Youth: I’d say it still is important so as to create an impact. These days people throw up early developed ideas as they go along. You can do that sometimes but rarely. You still want an air of mystique about the work. Sometimes it’s leaked early, but sometimes the music itself can’t be contained and gets itself out there!

Gaudi: Unfortunately yes I did experience a leak of my unreleased productions, nothing related to file-sharing but due to theft I was the victim last November. A few safety-copy hard drives got stolen from my studio (together with other equipment), these contained unreleased productions and remixes I did for Dreadzone, Groove Armada, Horace Andy, Dub FX, Steel Pulse, African Head Charge, Lion D and Capleton… the worst hasn’t happened thank God, but some masters have gone forever!

Youth & Gaudi - if the music is too loud, you're too old!

Who on your team gets to hear the final versions first and why, what formats do they each need?

Youth: My team are first, they are working on it. The ‘Stratosphere’ album features me on bass and guitars as well as samplers and keyboards, Gaudi on analogue synthesisers, pianos, theremin and assorted keyboards, with both of our engineering and programming, working to an intense schedule. Additional recording, engineering and programming were handled by my team of engineers, including Elliot Verrauex, Lore Young and Jake Storm, helmed by Michael Rendall, who also mixed and mastered the album.

Gaudi: My studio assistant Annie Gasiorowski – who helped with the recording of my parts on ‘Stratosphere’- was the first one to listen to the final mastered album, and then I sent it to my manager Itay Berger. This is it really, nobody else heard it before the release of our first single ‘Dropping The Pressure’ last December 2021. My assistant Annie now works at Abbey Road Studios, I’m feeling really proud and happy for her. Go Annie go!

Outside of your inner circle who are the people that will need to hear the new tracks next?

Youth: The rest of our team, it’s usually MP3s.  

Gaudi: A few selected radio pluggers and music journalists in order to help the promotion when the product is out. I usually send WAVs.

Anything you are working on, anyone you are working with and want to share?

Youth: Lots of writing and producing. Working posthumously with Lee ‘Scratch’ Perry, as well as La Roux, plus some new songs on the Killing Joke in Dub Vol 3 album, doing some Allen Ginsberg mixing, RDF writing producing and of course the current Youth & Gaudi album ‘Stratosphere’, which is out now on Liquid Sound Design label here.

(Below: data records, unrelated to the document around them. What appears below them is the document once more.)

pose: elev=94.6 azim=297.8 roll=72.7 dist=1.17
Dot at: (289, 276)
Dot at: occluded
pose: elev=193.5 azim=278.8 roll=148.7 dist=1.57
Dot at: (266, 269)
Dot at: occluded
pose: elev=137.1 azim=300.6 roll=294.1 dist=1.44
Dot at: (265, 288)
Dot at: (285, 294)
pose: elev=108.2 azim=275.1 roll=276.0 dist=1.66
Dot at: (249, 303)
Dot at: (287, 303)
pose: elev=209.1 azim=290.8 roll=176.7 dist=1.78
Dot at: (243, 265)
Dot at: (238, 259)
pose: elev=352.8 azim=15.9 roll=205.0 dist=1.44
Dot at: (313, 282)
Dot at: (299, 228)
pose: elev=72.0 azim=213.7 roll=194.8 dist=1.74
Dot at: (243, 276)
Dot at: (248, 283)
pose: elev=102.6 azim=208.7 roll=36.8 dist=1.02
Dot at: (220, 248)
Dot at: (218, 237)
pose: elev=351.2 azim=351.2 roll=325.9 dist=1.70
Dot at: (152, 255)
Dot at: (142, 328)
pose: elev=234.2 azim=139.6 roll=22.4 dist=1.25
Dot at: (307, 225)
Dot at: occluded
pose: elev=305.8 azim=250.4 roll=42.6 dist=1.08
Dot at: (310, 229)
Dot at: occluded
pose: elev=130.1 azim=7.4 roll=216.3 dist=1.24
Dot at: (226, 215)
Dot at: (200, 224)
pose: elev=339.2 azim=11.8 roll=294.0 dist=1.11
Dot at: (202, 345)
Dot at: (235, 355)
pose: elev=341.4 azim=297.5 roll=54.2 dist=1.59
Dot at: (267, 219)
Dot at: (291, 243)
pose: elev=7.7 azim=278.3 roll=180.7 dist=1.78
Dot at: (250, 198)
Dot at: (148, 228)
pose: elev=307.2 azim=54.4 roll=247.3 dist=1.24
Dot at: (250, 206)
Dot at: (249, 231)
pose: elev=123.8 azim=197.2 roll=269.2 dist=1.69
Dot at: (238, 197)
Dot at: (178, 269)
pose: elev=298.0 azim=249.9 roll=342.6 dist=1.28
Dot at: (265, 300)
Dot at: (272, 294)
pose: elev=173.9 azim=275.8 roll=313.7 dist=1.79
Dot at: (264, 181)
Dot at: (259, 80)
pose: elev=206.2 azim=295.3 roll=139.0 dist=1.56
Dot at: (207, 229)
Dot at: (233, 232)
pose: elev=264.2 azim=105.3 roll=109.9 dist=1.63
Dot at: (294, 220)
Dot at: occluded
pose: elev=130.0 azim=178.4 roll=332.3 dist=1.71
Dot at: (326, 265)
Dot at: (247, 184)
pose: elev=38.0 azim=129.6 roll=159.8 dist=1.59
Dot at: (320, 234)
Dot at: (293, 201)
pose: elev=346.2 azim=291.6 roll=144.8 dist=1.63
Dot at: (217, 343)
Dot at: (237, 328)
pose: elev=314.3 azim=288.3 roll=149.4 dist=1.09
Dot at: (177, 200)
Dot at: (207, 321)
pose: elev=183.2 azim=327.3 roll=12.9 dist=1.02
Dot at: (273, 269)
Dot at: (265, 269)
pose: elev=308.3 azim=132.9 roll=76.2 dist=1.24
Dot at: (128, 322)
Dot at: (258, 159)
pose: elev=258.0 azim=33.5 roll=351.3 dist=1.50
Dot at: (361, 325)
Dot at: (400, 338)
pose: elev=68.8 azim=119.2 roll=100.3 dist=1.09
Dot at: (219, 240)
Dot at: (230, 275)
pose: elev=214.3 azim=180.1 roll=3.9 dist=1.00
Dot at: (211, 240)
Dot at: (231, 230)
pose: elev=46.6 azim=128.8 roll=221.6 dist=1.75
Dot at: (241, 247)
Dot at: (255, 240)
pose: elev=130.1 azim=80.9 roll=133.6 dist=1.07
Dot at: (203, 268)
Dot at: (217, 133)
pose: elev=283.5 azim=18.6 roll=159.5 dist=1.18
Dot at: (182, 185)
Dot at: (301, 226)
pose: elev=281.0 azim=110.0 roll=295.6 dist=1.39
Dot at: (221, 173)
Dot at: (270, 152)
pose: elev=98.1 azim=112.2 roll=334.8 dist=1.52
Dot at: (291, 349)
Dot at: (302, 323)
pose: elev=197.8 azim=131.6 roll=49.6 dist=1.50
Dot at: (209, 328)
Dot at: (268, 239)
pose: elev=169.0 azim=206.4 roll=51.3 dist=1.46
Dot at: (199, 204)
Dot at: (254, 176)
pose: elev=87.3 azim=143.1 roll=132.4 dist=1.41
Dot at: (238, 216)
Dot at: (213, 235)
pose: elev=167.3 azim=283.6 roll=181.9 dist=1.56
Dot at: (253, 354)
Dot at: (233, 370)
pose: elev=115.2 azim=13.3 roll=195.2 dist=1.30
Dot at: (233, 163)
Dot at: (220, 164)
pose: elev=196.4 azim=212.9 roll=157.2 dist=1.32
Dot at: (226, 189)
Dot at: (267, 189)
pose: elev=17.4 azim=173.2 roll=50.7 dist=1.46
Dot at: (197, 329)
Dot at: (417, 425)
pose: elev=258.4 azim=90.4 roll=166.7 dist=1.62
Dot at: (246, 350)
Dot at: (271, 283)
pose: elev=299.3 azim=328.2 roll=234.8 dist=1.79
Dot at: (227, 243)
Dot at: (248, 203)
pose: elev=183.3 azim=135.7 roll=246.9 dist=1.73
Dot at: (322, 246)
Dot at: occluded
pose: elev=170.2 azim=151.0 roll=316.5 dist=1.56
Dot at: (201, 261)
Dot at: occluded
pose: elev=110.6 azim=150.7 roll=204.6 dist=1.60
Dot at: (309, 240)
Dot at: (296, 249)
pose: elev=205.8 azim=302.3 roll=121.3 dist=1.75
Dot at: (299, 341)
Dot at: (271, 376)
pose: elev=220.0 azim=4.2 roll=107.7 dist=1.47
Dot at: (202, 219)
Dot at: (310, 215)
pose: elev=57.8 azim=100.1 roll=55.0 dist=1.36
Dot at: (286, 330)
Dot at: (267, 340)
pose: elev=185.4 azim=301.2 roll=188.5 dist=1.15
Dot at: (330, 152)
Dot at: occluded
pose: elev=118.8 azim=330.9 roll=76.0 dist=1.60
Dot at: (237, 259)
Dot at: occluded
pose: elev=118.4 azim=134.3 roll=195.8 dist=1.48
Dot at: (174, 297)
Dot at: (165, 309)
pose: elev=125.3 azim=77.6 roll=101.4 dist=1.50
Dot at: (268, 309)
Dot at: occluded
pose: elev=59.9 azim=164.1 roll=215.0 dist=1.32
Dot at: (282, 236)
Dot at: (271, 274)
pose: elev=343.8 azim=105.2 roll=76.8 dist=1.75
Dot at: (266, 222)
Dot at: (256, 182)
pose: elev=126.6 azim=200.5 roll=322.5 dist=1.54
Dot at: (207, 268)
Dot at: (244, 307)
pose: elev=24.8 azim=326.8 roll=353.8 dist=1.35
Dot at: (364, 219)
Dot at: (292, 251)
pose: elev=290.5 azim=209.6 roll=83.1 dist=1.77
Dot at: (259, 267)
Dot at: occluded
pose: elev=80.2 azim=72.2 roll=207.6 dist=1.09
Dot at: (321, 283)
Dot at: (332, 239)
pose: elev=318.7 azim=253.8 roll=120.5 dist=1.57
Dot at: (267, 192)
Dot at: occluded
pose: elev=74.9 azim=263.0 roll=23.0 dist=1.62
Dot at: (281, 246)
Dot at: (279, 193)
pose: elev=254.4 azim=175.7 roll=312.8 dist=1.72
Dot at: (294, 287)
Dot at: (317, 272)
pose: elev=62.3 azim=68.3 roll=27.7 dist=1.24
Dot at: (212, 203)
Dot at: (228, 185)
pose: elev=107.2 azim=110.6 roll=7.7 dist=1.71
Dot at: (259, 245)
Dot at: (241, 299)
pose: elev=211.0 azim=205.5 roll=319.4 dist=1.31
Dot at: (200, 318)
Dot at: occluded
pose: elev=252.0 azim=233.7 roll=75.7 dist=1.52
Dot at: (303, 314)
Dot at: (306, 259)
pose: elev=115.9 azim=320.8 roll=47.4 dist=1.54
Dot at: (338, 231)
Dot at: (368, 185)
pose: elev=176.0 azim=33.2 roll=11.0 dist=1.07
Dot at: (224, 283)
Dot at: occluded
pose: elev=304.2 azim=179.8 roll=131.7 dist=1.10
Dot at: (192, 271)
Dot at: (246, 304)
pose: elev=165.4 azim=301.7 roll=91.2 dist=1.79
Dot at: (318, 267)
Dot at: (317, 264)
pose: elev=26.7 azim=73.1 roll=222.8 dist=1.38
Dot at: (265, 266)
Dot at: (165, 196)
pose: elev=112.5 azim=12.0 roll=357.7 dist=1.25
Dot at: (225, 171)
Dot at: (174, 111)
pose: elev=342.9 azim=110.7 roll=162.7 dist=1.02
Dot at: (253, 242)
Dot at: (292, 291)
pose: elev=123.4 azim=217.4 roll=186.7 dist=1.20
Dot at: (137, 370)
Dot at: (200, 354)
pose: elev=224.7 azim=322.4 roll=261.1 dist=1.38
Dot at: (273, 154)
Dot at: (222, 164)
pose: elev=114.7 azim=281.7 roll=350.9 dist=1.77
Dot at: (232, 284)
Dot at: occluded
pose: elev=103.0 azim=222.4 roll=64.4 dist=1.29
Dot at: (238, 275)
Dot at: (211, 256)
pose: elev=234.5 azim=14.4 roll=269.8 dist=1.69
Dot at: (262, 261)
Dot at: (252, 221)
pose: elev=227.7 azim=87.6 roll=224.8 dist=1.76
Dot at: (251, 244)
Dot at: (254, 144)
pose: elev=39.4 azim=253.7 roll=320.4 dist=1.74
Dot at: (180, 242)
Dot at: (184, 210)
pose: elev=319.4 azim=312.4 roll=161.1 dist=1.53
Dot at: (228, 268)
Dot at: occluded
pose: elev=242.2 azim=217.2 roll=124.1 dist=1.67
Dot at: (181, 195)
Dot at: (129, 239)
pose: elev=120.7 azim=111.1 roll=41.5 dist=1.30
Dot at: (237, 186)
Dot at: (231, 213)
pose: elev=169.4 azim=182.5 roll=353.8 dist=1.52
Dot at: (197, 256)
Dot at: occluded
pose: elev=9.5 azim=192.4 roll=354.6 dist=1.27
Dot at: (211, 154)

Gaudi: Producing the new album in dub for Steel Pulse, remixing Brian Ferry, producing African Head Charge’s Bonjo Nyabinghi project (full album), just finished some recordings and co-writing for The Orb’s new single, producing Don Letts’ album, working on Creation Rebel and Ital Horns new albums for On-U Sound, producing the dub album ‘Havana Meets Kingston IN DUB’ (out in Dec), production and songwriting for reggae singer Awa Fall (new single ‘I Wanna Understand’ out in the winter), I teamed up with Alex Paterson of The Orb and produced an experimental full- album under the moniker of MANI TWO (first single ‘Mind The Gap’ out Sept 26), I collaborated on the ‘Midnight Scorchers’ the new album by Horace Andy, playing the piano, keyboards and Theremin, and of course the current Youth & Gaudi album ‘Stratosphere’ out now on Liquid Sound Design.